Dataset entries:
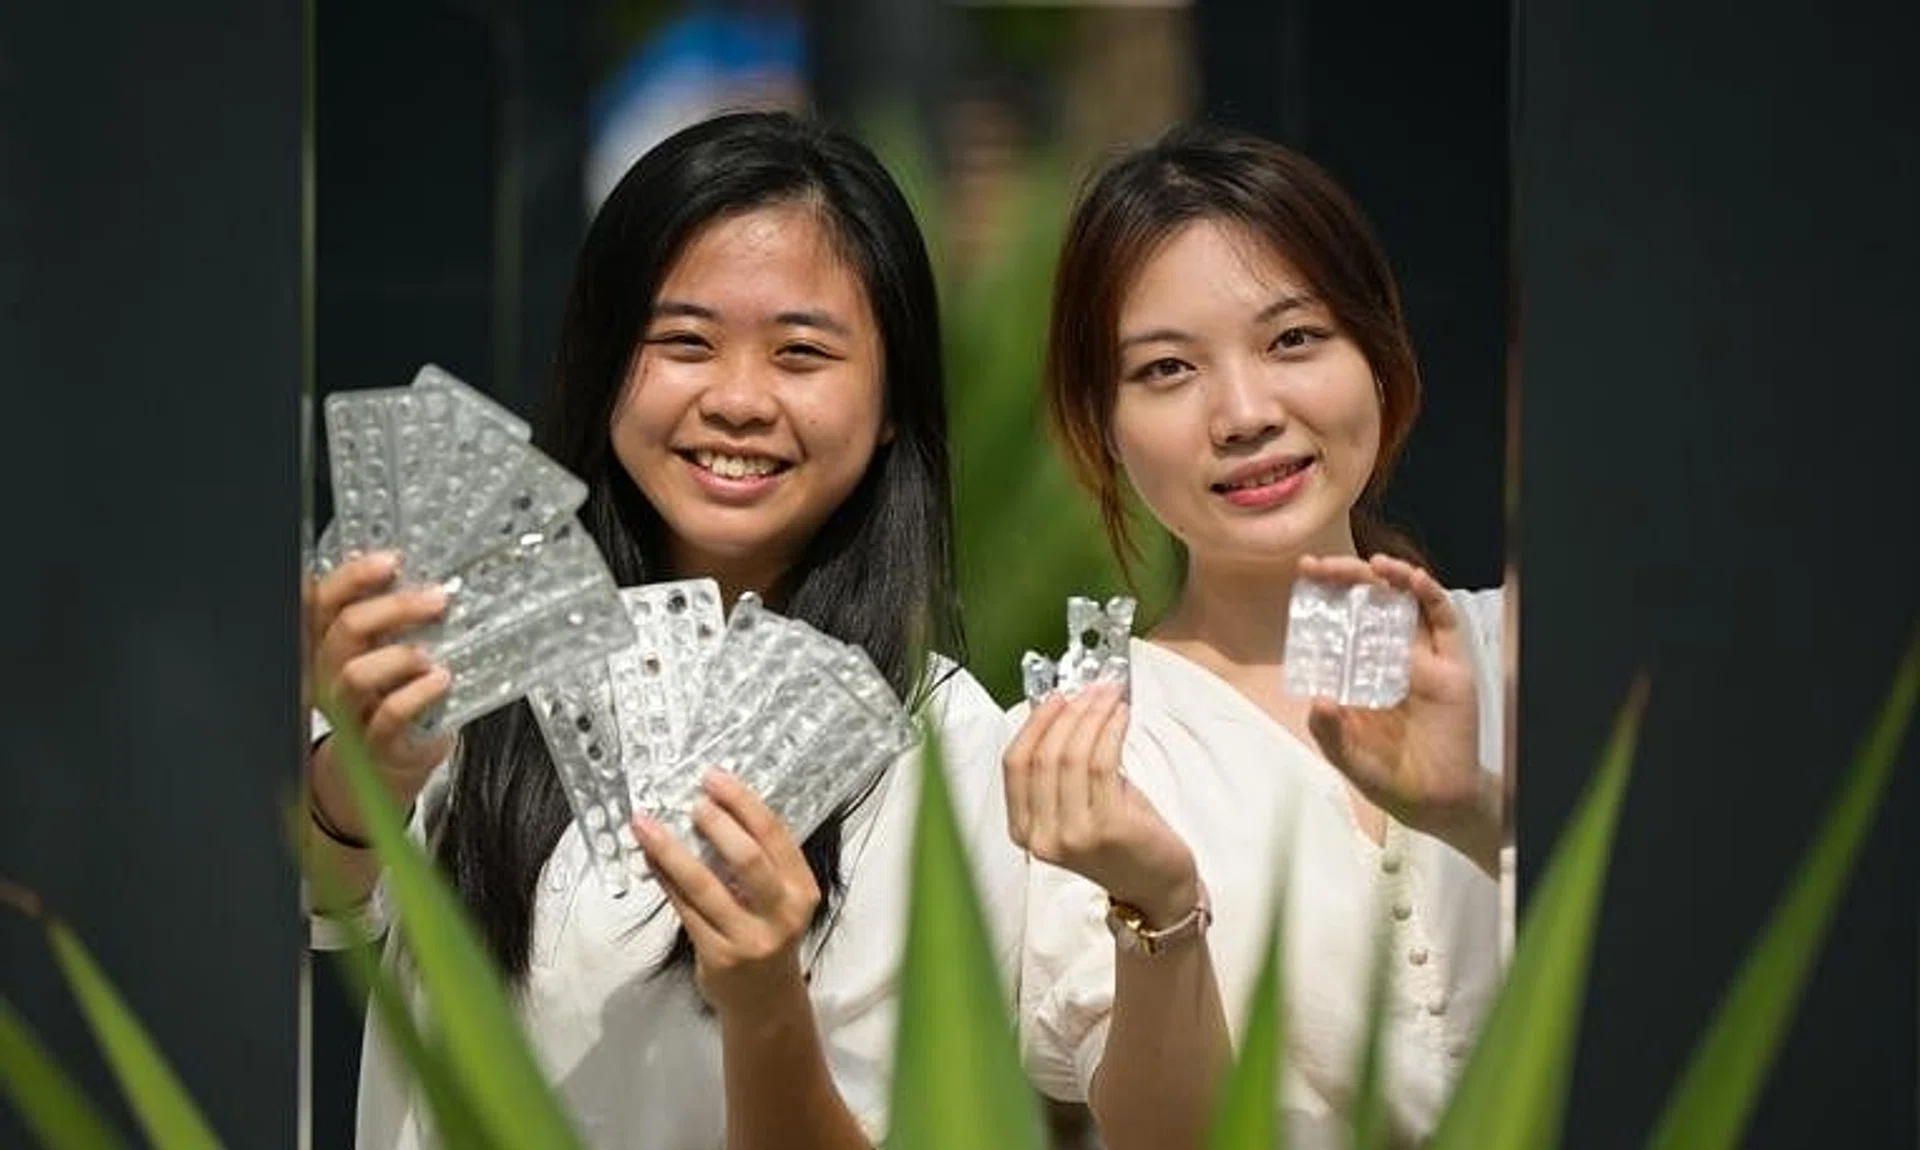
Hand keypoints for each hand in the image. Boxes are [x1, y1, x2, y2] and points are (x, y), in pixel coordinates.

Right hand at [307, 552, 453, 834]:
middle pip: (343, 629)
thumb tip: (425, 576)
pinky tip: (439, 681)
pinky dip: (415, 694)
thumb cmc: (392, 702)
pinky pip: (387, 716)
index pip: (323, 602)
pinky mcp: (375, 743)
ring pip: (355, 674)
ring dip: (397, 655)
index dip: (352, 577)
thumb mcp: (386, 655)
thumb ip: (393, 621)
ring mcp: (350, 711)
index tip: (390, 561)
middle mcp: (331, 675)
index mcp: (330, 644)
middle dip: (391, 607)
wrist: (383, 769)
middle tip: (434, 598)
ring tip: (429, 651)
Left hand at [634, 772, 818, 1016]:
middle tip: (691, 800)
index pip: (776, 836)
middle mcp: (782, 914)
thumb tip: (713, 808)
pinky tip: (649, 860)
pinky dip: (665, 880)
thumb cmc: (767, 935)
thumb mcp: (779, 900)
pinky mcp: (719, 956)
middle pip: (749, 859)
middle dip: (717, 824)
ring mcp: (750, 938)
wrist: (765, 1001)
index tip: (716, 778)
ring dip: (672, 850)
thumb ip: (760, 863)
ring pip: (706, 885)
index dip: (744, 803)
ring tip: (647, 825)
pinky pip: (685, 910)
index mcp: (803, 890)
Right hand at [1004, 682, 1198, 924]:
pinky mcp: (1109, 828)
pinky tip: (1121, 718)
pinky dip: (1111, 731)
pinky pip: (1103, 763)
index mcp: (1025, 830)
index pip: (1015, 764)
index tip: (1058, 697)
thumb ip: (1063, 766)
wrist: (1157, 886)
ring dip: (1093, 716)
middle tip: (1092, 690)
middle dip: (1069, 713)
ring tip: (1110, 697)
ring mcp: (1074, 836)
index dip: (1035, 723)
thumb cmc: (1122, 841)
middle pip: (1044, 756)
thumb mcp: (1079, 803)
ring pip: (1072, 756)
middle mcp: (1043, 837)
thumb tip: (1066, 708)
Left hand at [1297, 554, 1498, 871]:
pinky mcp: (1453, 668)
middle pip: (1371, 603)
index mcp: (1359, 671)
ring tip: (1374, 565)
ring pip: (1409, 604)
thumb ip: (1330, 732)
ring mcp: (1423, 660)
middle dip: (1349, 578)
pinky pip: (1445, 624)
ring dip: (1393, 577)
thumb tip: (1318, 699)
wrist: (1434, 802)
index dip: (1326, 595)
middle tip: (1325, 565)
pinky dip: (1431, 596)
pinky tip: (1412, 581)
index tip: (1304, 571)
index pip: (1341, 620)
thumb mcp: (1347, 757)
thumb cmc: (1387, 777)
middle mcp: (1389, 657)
==
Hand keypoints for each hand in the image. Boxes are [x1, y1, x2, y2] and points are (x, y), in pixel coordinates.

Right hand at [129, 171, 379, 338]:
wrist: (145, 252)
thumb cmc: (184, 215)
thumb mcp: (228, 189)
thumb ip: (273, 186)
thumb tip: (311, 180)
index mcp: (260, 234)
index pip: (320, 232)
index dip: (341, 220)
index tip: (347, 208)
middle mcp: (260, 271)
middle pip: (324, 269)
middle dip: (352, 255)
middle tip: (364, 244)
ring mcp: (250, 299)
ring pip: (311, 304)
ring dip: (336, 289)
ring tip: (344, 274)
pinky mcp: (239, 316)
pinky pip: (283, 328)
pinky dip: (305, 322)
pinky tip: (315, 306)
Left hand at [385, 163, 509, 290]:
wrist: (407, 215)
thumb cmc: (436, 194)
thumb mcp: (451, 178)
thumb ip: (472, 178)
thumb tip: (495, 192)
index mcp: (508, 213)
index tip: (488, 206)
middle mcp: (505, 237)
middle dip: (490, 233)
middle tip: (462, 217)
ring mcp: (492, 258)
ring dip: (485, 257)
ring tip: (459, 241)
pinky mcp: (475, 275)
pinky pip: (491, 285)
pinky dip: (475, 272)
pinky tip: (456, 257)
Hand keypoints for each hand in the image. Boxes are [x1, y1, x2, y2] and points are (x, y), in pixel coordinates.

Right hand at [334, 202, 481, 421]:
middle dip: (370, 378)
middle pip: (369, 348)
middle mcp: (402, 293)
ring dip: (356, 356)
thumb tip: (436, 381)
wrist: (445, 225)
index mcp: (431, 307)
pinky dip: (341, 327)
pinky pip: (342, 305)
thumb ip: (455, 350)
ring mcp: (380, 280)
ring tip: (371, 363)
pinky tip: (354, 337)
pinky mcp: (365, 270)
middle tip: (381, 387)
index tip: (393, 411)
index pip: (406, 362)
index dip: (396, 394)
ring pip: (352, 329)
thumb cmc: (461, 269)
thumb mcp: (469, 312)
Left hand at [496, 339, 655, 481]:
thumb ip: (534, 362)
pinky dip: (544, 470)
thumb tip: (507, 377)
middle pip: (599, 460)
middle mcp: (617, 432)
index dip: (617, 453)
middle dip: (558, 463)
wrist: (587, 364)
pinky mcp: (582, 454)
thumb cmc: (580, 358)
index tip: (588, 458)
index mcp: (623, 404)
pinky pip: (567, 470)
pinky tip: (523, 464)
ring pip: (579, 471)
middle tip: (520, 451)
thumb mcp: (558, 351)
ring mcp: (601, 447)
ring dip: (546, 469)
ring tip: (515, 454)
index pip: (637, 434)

What the task asks: Whenever a line of the data above holds the word "Left", it counts once; report the total number of such lines and nothing more.

Response to this exercise: 4